À son tour, le Guardian reprend des exemples plus précis :
"Ce sont ces grands innovateurs qui ont donné ses contours aux débuts de la philosophie : en interrogeant le voyage d'Ulysse, Homère explore comment nous naviguons nous-mêmes, en suivant notre propre chemin, sur terre ; Héraclite d'Éphèse fut le premier à envisager que toute chose soit reliée à toute autre ; à Colophon, Xénophane fut le premier porte-voix de la civilité. Sur l'île égéenne de Lesbos vivaient Sappho et Alcée, les premiers poètes lyriques qui se sont demandés "Comment être fidèle à moi-même ?". À Samos, Pythagore a imaginé la permanence de l'âme. De là, ses idées se sont propagées en Italie, où elles se sont épanouies de façon nouvelle et radicale."
De quoi donner envie de larguer les amarres, de libérer la pensée, de cultiver la souplesse psychique, de croire à l'aventure, à la quête, à la force d'âme ou, c'est selon, de reprendre deux fois des huîtres, et une autre banette de pain beurré, je vous prie.
Particule

Chic ! Avec un peu de chance, sous peu, vous allez vous faire plein de copines et ça, quand la vie consiste essentiellement à glander sans fin au cœur de l'espace-temps, ça fait toujours plaisir.

LIGNES D'ENTRÉE:
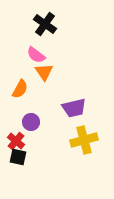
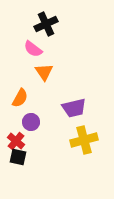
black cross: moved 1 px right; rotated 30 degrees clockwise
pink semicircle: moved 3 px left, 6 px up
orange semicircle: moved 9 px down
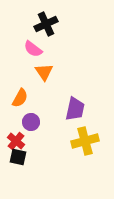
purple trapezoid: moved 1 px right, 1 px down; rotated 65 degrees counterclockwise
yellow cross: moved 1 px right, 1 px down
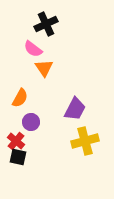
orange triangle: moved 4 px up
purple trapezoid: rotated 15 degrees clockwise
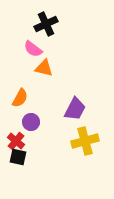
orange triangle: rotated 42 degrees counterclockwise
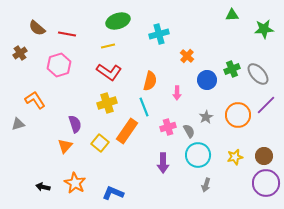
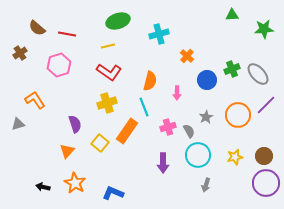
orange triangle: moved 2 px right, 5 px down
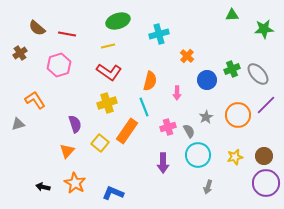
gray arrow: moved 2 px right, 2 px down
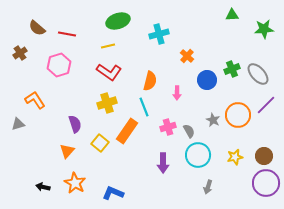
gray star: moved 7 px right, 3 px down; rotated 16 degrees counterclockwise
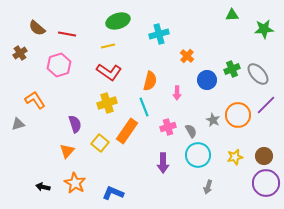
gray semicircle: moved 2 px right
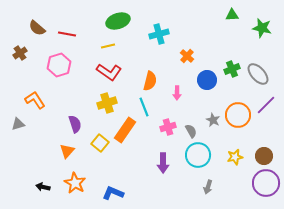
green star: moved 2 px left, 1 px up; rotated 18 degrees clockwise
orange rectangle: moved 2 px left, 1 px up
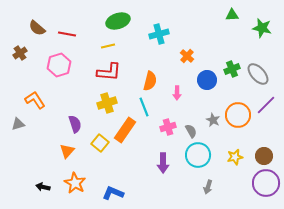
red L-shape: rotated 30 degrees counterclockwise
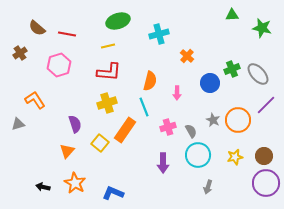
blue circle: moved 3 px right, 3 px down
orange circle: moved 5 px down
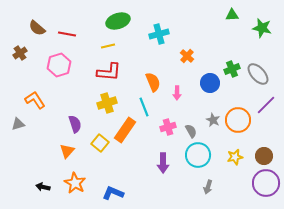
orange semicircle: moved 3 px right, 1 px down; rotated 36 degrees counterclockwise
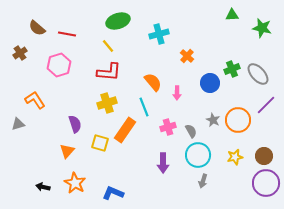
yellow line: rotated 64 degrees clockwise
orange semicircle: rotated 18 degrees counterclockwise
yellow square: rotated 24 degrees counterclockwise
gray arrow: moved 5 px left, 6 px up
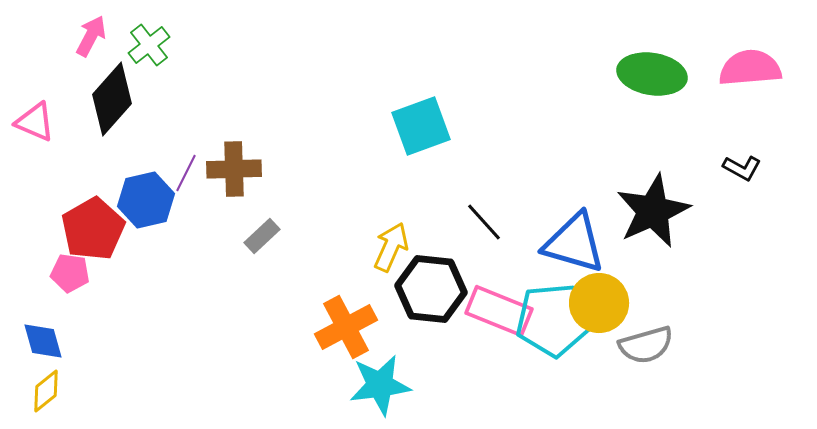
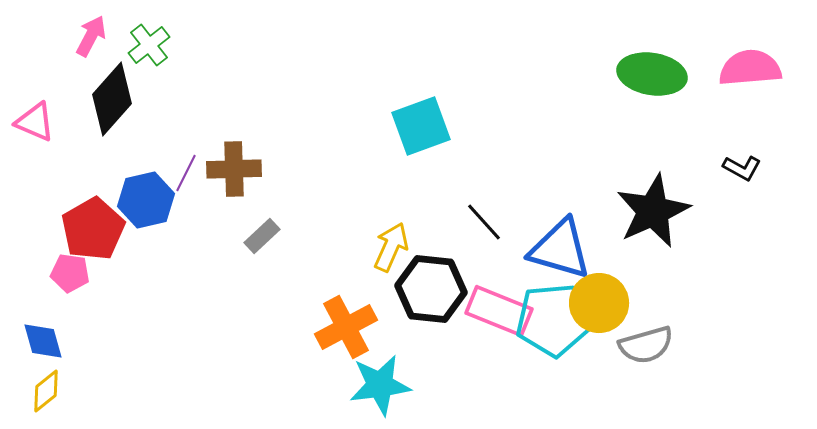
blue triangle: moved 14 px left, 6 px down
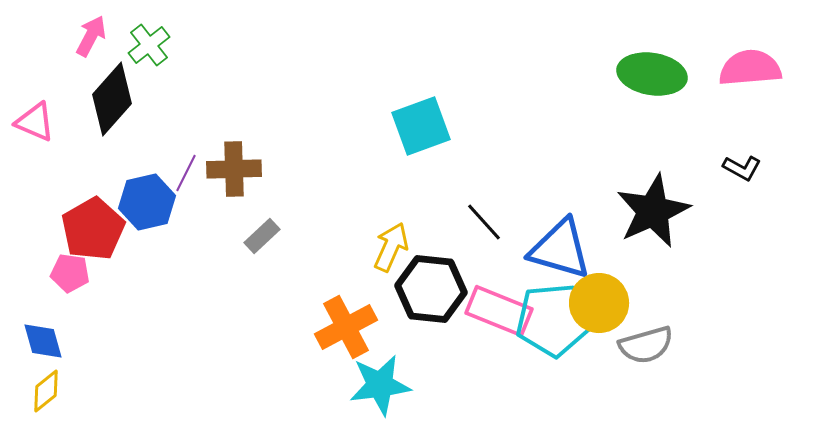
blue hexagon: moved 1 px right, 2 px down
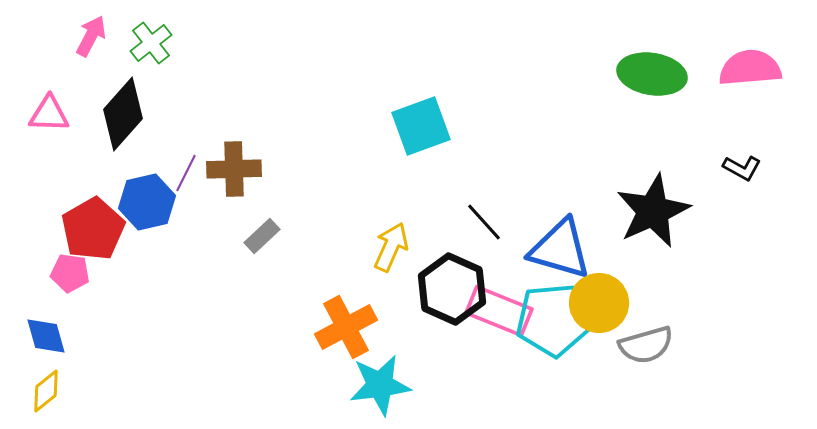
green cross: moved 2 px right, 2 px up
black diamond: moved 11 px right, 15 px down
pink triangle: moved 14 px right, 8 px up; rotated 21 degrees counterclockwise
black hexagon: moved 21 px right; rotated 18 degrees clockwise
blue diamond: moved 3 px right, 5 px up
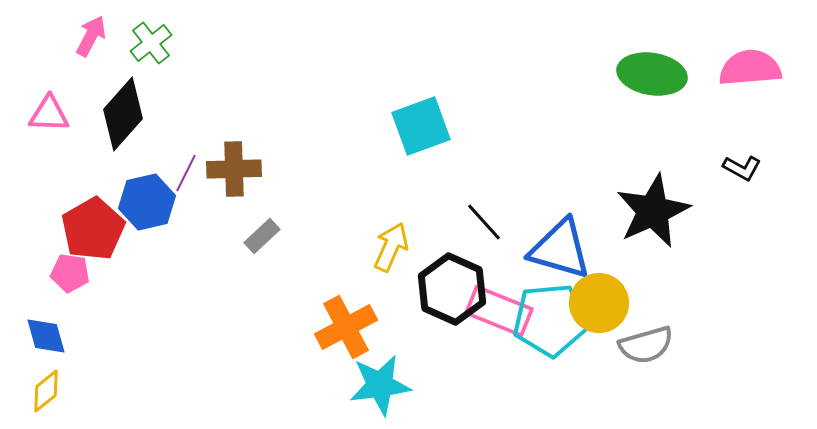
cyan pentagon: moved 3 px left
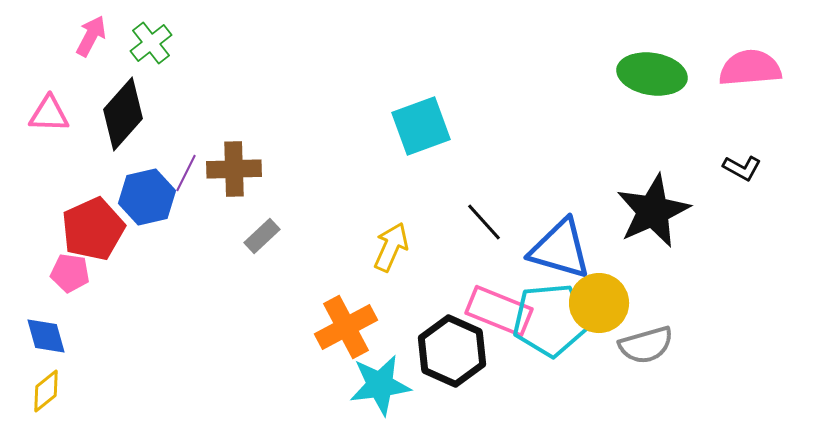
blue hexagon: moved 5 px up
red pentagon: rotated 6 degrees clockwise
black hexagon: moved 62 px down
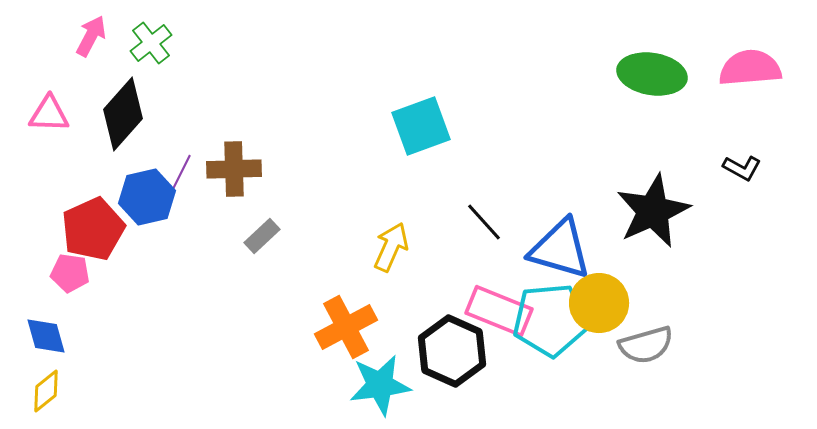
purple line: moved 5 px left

* * *

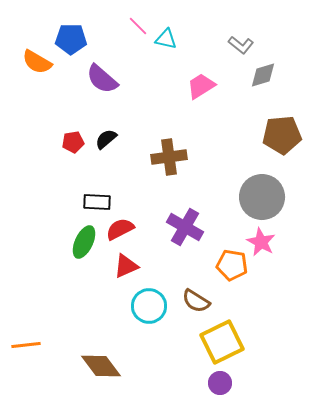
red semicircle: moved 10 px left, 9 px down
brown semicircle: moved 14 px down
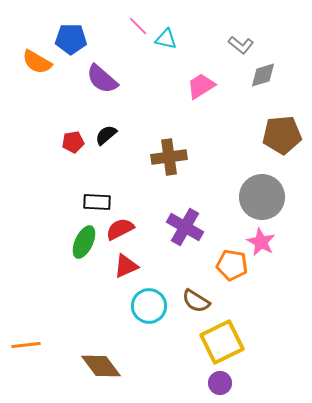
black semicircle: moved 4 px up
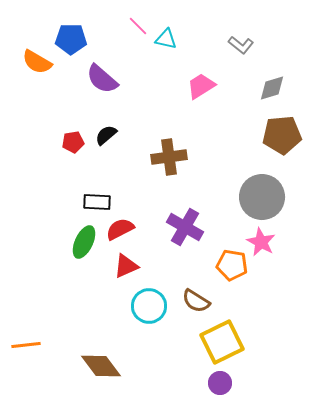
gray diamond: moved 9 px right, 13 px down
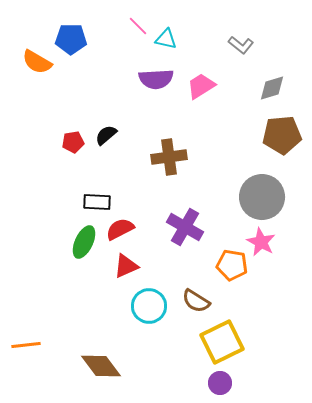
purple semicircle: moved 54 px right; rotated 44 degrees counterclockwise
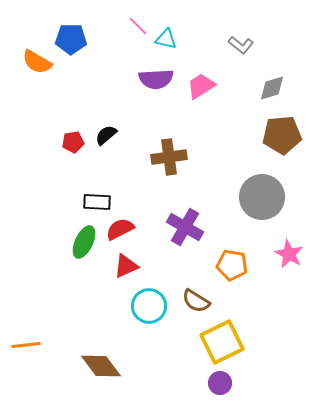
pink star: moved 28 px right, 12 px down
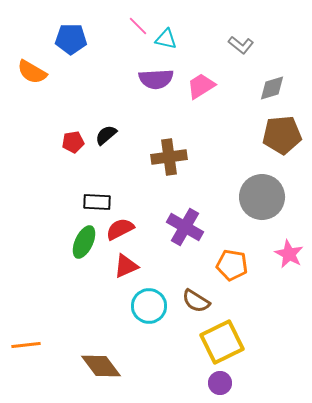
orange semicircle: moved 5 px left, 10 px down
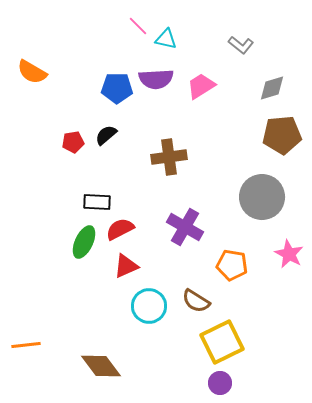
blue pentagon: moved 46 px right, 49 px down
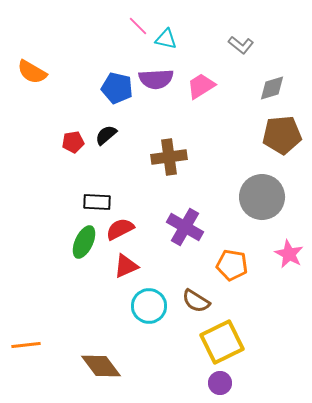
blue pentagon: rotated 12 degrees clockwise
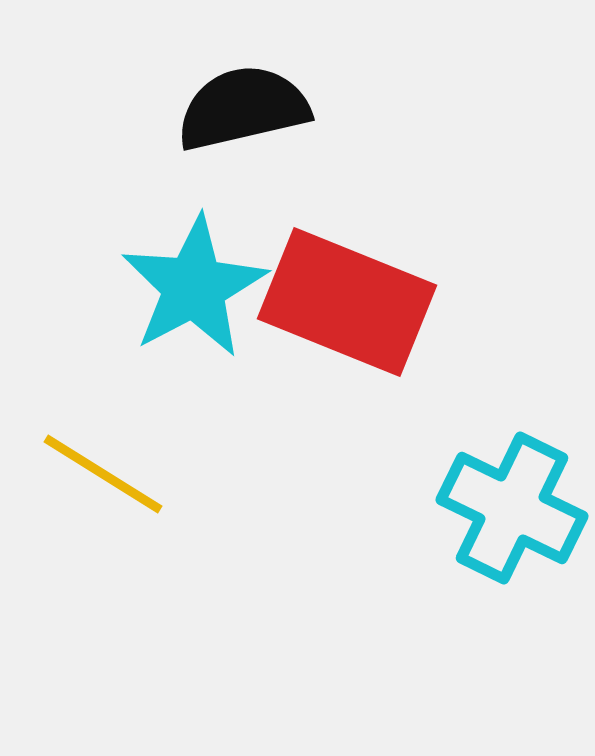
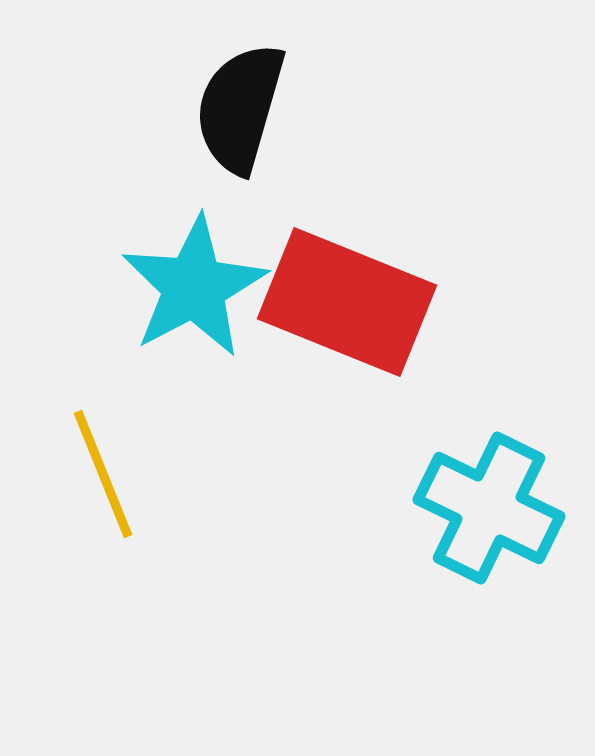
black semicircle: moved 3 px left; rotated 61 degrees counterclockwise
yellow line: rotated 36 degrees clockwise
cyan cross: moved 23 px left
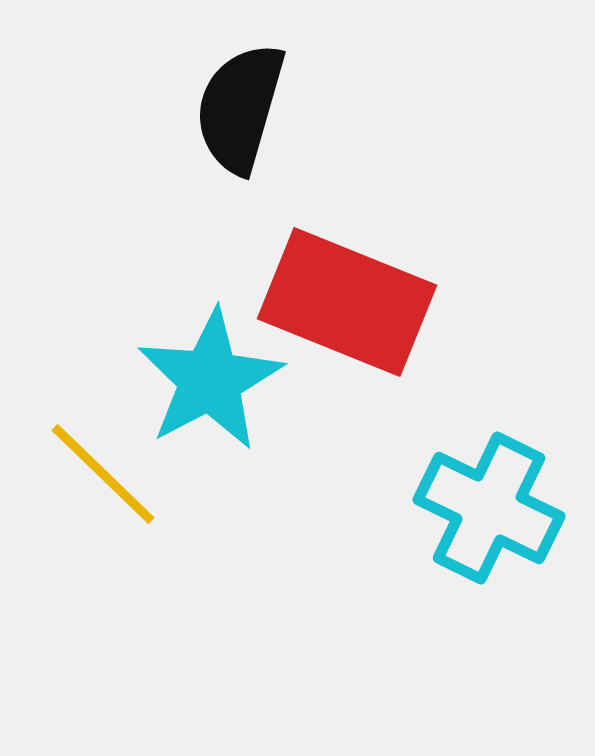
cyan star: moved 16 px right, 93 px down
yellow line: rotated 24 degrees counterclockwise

CONSIGNE 1: D'après l'extrait du document, qui a imaginé la permanence de l'âme, et où ?
CONSIGNE 2: Dans les enregistrements, recopiez mot pour mot la partie qui s'ouvre sur la ligne contenant "orange semicircle: moved 5" et se ferme sur la ligne contenant "yellow line: rotated 24", ces deux lignes incluses. Laissez de côté les images.

RÉSULTAT FINAL 1: Pythagore, à Samos.

RÉSULTAT FINAL 2:
orange semicircle: moved 5 px left, 10 px down
blue pentagon: moved 46 px right, 49 px down
blue pentagon: rotated 12 degrees clockwise
black semicircle: moved 3 px left; rotated 61 degrees counterclockwise
yellow line: rotated 36 degrees clockwise
cyan cross: moved 23 px left
cyan star: moved 16 px right, 93 px down
yellow line: rotated 24 degrees counterclockwise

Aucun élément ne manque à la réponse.